As a consequence of these unfavourable physical characteristics, it is not surprising that economics of wind turbine electricity generation are also unfavourable. The only way that the financial sums can be made to add up is through the ‘Renewable Obligation Certificates’ regime. Essentially, this is a requirement placed upon the electricity supply industry to purchase specified amounts of renewable energy at prices designed to give a return to the renewable energy producers. This becomes, in essence, a surcharge on every electricity bill.

Where does the balance lie?

RES, the developers, maintain that the balance of advantage tips heavily in favour of building the wind farm development in the Den Brook Valley. At the Planning Inquiry held in late 2006 the Planning Inspector agreed - however, that decision was quashed by the Court of Appeal and a new Inquiry is to be held.

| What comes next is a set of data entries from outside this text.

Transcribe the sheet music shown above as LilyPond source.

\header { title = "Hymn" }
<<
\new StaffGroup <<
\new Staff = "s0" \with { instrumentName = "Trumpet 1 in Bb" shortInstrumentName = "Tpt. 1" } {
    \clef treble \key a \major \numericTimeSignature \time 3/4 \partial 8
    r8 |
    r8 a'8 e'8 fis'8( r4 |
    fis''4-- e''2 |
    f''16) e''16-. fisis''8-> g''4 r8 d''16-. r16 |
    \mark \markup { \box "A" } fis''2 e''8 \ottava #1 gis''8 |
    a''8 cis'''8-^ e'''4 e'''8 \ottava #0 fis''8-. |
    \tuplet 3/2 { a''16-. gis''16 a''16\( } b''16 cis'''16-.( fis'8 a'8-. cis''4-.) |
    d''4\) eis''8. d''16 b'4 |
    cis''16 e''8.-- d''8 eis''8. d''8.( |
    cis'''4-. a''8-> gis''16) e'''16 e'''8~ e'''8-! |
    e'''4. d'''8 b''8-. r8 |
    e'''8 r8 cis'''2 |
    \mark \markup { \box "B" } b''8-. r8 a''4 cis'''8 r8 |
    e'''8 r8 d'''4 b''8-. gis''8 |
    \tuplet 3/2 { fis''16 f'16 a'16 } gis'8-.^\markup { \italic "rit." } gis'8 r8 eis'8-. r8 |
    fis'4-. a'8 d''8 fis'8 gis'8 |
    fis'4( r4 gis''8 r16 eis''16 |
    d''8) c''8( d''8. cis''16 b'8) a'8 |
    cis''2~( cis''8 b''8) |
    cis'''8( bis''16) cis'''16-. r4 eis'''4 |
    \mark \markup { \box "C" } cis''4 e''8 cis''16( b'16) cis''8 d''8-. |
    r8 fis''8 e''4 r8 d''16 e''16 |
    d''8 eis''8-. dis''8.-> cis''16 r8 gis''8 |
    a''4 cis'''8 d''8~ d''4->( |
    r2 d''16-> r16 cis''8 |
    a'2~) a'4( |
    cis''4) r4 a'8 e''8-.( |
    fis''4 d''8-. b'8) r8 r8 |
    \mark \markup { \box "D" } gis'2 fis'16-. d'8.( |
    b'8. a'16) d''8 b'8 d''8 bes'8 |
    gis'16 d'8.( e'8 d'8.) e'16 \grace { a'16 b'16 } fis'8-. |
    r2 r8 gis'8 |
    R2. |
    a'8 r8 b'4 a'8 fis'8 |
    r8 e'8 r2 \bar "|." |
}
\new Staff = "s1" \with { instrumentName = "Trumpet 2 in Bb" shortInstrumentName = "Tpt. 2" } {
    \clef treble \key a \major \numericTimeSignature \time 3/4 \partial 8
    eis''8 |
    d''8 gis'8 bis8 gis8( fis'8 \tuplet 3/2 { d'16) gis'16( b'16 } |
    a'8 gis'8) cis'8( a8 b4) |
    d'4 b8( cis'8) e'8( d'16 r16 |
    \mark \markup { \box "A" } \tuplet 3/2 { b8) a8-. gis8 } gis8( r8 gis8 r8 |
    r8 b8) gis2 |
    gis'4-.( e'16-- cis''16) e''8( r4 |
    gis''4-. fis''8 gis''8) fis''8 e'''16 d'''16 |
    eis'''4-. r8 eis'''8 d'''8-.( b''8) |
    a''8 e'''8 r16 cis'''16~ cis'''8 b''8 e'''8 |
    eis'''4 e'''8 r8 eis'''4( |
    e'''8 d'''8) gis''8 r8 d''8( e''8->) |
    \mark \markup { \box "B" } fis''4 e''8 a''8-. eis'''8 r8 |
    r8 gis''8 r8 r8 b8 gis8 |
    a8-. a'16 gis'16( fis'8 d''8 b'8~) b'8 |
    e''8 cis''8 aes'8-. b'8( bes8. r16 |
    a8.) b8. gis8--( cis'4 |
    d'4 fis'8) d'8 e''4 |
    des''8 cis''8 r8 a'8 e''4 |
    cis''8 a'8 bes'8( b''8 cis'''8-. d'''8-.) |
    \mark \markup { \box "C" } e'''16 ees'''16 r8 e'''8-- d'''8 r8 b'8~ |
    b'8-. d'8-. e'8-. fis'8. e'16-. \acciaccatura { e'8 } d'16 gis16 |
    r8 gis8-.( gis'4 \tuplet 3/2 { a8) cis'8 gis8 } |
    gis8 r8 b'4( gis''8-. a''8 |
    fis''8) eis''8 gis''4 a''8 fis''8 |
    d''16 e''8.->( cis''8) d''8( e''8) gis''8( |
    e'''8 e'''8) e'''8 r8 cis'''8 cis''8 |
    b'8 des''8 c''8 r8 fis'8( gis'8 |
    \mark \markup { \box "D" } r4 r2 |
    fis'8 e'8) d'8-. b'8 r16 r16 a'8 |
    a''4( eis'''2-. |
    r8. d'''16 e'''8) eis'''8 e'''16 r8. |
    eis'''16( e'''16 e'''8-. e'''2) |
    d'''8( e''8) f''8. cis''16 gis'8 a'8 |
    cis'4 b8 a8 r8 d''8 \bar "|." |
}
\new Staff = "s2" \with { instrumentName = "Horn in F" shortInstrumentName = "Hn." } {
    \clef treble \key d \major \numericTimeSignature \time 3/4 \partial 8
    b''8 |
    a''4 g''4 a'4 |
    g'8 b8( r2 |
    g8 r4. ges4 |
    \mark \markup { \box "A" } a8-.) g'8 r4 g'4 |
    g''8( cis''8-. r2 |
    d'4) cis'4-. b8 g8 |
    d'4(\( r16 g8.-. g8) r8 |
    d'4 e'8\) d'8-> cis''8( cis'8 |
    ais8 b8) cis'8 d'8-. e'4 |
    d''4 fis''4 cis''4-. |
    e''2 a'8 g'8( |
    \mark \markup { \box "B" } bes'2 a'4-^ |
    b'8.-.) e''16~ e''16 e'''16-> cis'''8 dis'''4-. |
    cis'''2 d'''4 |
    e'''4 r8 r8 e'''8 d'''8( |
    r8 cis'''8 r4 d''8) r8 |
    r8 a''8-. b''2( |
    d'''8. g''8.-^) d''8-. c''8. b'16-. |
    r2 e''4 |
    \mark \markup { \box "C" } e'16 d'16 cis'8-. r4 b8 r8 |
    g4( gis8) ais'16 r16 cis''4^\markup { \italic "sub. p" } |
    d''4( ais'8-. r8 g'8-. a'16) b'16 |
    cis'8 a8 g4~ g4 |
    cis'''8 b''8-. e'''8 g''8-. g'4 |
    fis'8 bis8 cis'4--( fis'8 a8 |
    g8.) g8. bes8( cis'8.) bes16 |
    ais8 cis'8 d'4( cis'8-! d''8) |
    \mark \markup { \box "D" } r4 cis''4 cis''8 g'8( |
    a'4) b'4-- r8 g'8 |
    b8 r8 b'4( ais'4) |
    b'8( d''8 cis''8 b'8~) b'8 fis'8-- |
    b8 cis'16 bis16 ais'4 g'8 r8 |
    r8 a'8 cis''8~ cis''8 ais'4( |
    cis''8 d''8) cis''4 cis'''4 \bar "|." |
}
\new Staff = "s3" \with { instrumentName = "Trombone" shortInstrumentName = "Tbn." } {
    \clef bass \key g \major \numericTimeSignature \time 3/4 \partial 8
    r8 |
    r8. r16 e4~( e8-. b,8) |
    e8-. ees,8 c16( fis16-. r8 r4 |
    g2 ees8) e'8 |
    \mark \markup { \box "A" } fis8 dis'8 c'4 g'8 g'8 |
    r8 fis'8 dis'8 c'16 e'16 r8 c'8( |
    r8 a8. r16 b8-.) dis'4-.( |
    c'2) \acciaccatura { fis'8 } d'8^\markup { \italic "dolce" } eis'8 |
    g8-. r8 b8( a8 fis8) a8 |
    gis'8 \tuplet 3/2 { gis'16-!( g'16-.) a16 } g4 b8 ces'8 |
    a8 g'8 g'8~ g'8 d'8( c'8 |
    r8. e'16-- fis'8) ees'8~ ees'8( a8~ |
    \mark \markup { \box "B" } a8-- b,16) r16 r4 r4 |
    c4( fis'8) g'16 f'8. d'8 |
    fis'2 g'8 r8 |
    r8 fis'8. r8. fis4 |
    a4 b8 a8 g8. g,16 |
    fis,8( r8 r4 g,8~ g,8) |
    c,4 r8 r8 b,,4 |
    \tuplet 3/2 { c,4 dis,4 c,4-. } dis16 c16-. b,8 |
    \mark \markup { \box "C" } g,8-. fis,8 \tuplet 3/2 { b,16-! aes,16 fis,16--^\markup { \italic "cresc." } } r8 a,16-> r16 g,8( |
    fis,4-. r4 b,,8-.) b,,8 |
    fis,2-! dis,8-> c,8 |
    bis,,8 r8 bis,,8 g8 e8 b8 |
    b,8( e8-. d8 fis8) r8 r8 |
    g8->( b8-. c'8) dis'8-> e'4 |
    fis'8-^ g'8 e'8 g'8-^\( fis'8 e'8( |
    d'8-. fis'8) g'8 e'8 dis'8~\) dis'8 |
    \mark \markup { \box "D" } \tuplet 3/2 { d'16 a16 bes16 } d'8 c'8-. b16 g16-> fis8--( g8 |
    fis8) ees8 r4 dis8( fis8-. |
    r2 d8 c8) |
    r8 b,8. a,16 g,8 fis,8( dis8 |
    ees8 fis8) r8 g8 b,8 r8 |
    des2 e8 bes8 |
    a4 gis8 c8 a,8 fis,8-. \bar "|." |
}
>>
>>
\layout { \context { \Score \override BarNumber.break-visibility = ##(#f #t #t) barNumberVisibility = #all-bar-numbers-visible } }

It is our contention that the case for constructing 9 turbines in the Den Brook Valley has not been made by the developer. Throughout the whole of this application, it has proceeded by assertion rather than demonstration. We know calculations of Co2 savings have been accepted as wrong. We have seen errors in RES’s noise assessments and the Court of Appeal judgment stated that this was not the only point that is arguable.

At the end of the day, the only logical argument for constructing the turbines relates to the amount of electricity they will produce and hence the savings in greenhouse gases. Nowhere have we seen any data or analysis to demonstrate a conclusion that wind turbines in the Den Brook Valley would generate sufficient electricity to warrant accepting the many disadvantages that would result from their construction.